_Problem to work on_: Exactly the lines below, starting with the one containing "Figure 5. Multi-channel" and going on through the one containing "Figure 2. Sequential events for each trial.", must be reproduced, both ends included, and no pictures with them.

_Records for the exercise_:
────────
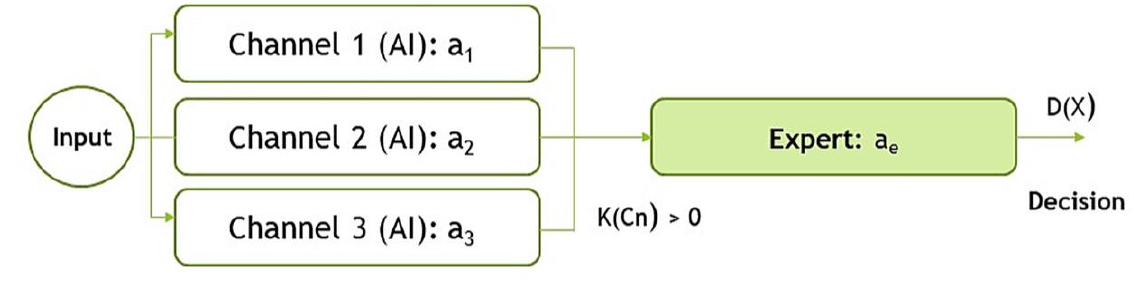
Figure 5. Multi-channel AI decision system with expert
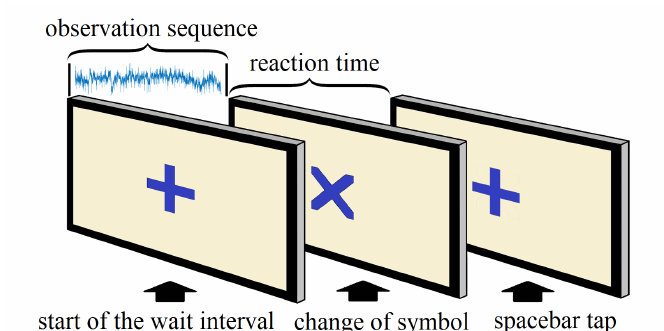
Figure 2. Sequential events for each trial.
────────
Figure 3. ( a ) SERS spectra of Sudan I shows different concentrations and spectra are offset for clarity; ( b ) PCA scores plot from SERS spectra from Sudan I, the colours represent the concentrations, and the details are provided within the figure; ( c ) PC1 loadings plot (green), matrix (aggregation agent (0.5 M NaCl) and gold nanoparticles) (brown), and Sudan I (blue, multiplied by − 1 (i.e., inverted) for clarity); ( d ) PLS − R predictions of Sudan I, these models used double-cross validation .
────────
_Solution_:
Figure 5. Multi-channel AI decision system with expert
Figure 2. Sequential events for each trial.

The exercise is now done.